Kanal tedavisinden sonraki 2-3 saat içinde herhangi bir besin maddesi tüketilmesi önerilmez. Anestezi ile gerçekleştirilen bu işlem nedeni ile anestezinin verdiği uyuşukluk geçmeden besin maddelerinin tüketilmesi, ağız içi diğer dokulara fark etmeden zarar vermenize neden olabilir.
Kanal tedavisi sonrası işlem yapılan bölgeyi tahriş etmemek için yumuşak besinlerin yenmesi tercih edilmelidir. Yulaf ezmesi, ılık çorbalar, omlet, muz, avokado gibi meyvelerin püresi, makarna önerilebilecek gıdalar arasında yer alırlar. Tedaviden sonraki ilk birkaç gün bu yumuşak gıdaları bile ağzın diğer tarafındaki dişlerle yemeye dikkat edilmeli.
Kanal tedavisi sonrası ise eğer varsa üstteki dolguların çıkmasına yol açabilecek, bölgedeki hassasiyeti, tahrişi artıracak besin maddelerinden uzak durmak gerekir. Dolgunun çıkmasına neden olabilecek sakız, çikolata, karamel, dişe zarar verebilecek sert şekerler, hassasiyeti artıracak çok soğuk ya da sıcak içeceklerden uzak durulması önerilir.
Eğer ağrınız fazlaysa diş hekiminizin önerdiği bir ağrı kesiciyi alabilirsiniz. Günde 2-3 kere tuzlu su ile gargara yapmakta rahatlamanızı sağlayabilir. Ağrınız olmasa bile diş hekiminizin verdiği ilaçlar bölgedeki ödemin çözülmesine yardımcı olur. O nedenle diş hekiminiz bu ilaçları en az 2-3 gün kullanmanızı tavsiye edecektir.

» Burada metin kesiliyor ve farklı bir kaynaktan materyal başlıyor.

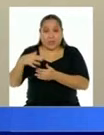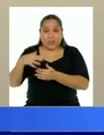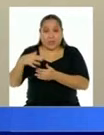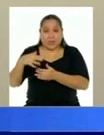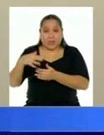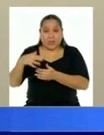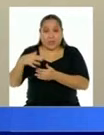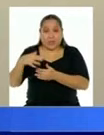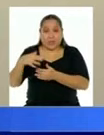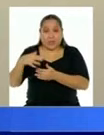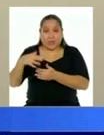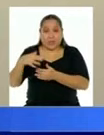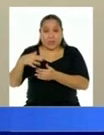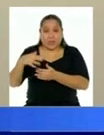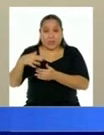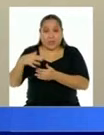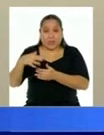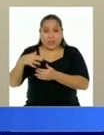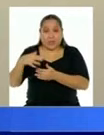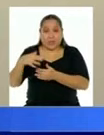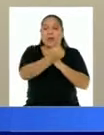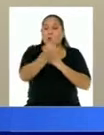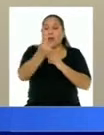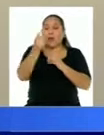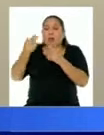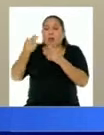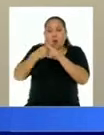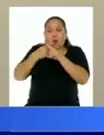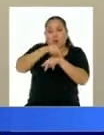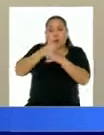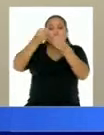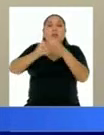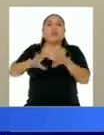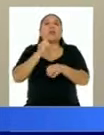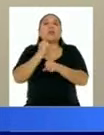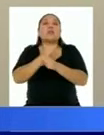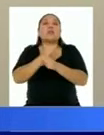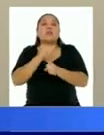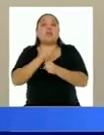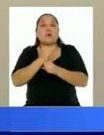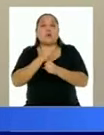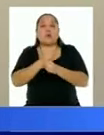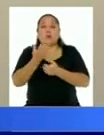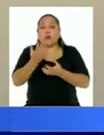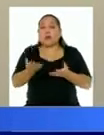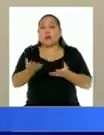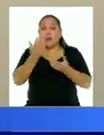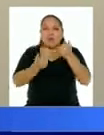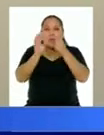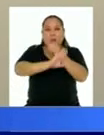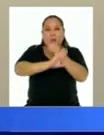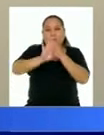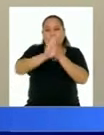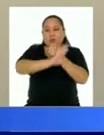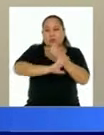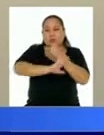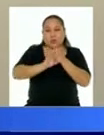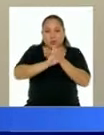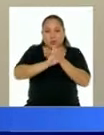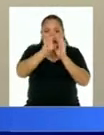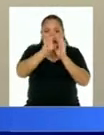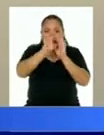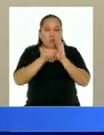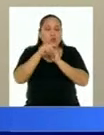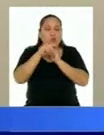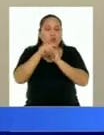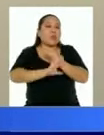derecho fundamental que es el de la pensión para los ciudadanos que aportan a estos fondos. Y va a depender del Congreso el proceso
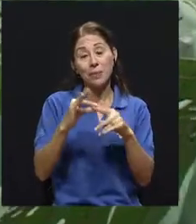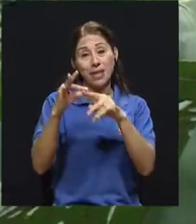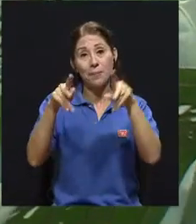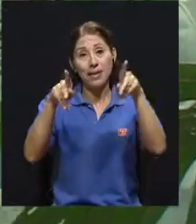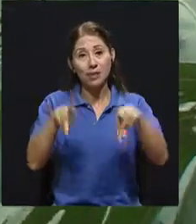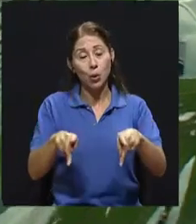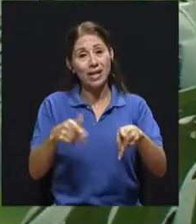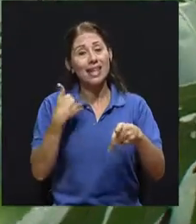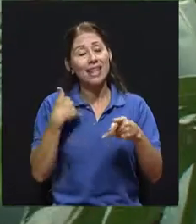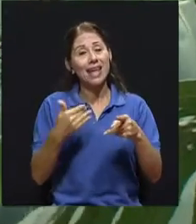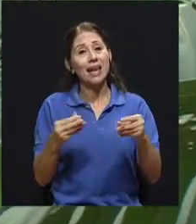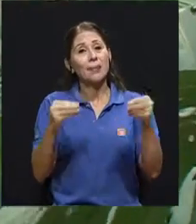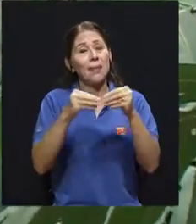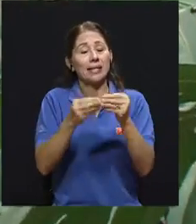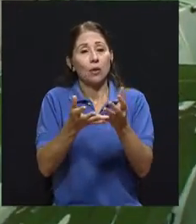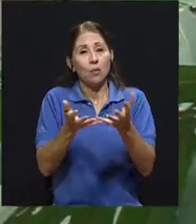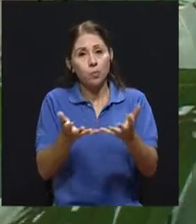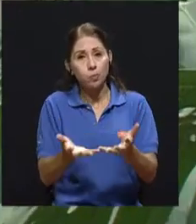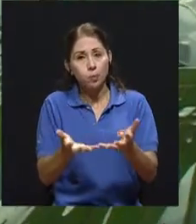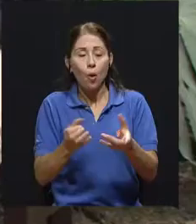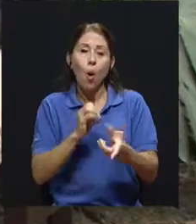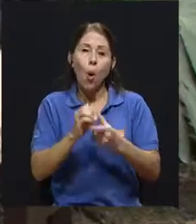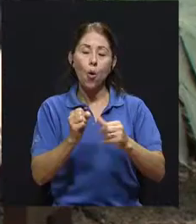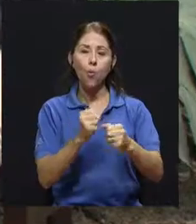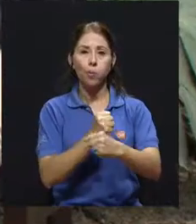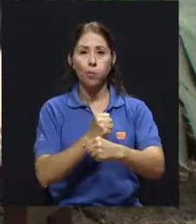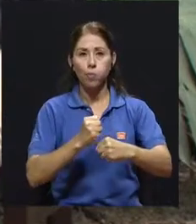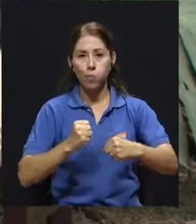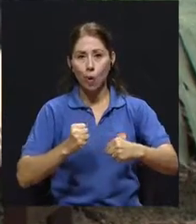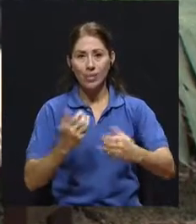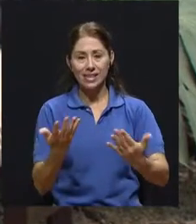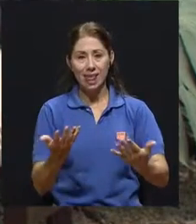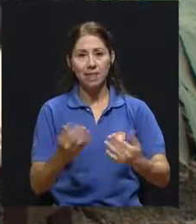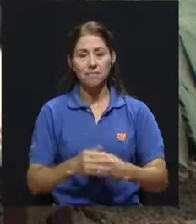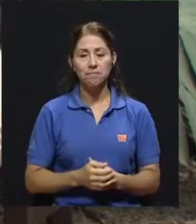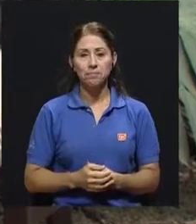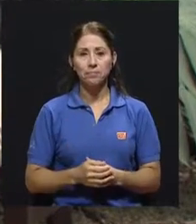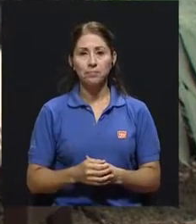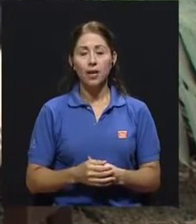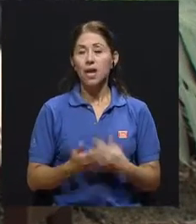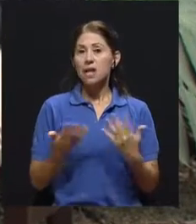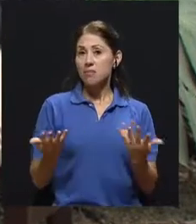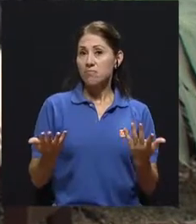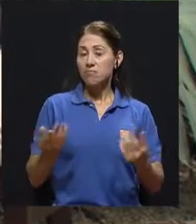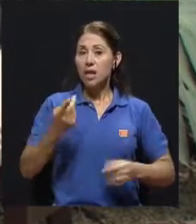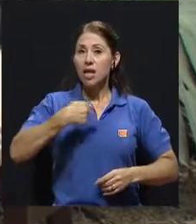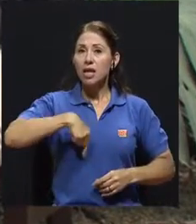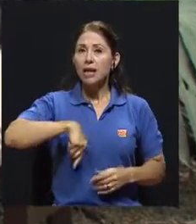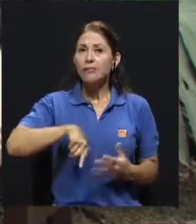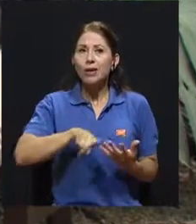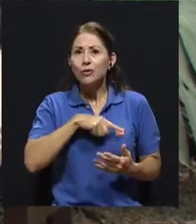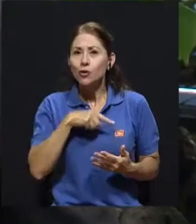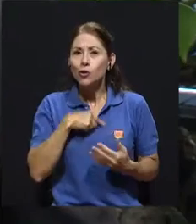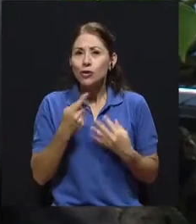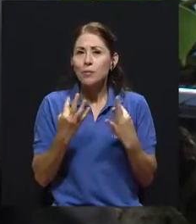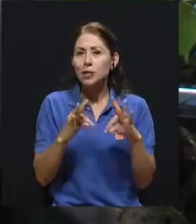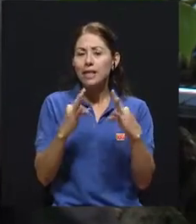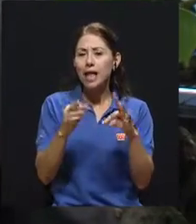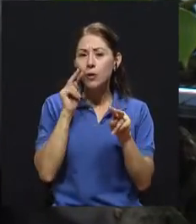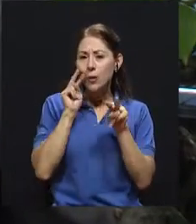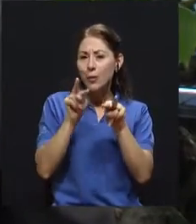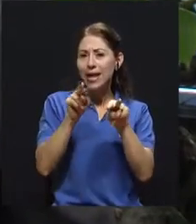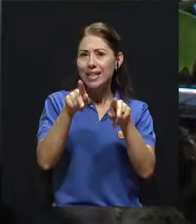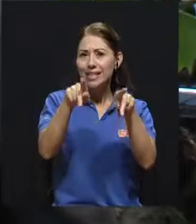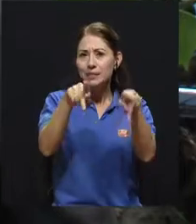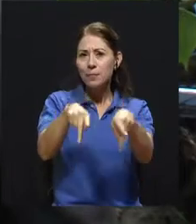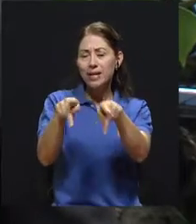sobrepeso o obesidad. ¿Y qué es lo que, digamos, aquí estamos tratando? Estas personas, más bien, la pregunta es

Kanal tedavisinden sonra antibiyotik kulanım kararı tamamen diş hekiminize aittir. Bu nedenle diş hekiminizin önermediği ilaçları asla kullanmayınız.
Eğer ağrınız çok şiddetli ve ayrıca ateşiniz var ise bir enfeksiyon gelişme ihtimaline karşılık mutlaka diş hekiminizle görüşmeniz gerekir.
Kanal tedavisini takip eden günlerde yine günde 2 defa dişlerin fırçalanması, diş ipiyle temizlenmesine devam edilmelidir. Sadece ilk günlerde bölge hassas olacağından o bölgedeki dişler diş fırçası ile çok zorlamadan fırçalanmalı, diş ipi kullanımına birkaç gün ara verilmelidir.
Kanal tedavisini takip eden ilk birkaç gün sigara ve alkol kullanımından uzak durulmalıdır.
Doğru ve uygun koşullarda yapılan ve düzenli olarak bakımı ve kontrolü sağlanan kanal tedavisi yapılmış bir diş ömür boyu sağlıklı biçimde ağızda kalmaya ve çiğneme işini yapmaya devam edebilir.
Dişlerinizle ilgili sağlık sorunlarını yaşamamak adına dişlerin günde 2 defa 2 dakika fırçalanması, diş ipi ile diş aralarının temizliğinin yapılması, dişe zarar veren asitli içeceklerden, sert kabuklu yiyeceklerden uzak durulması ve düzenli diş hekimi kontrollerinin yapılması gerektiğini unutmayın.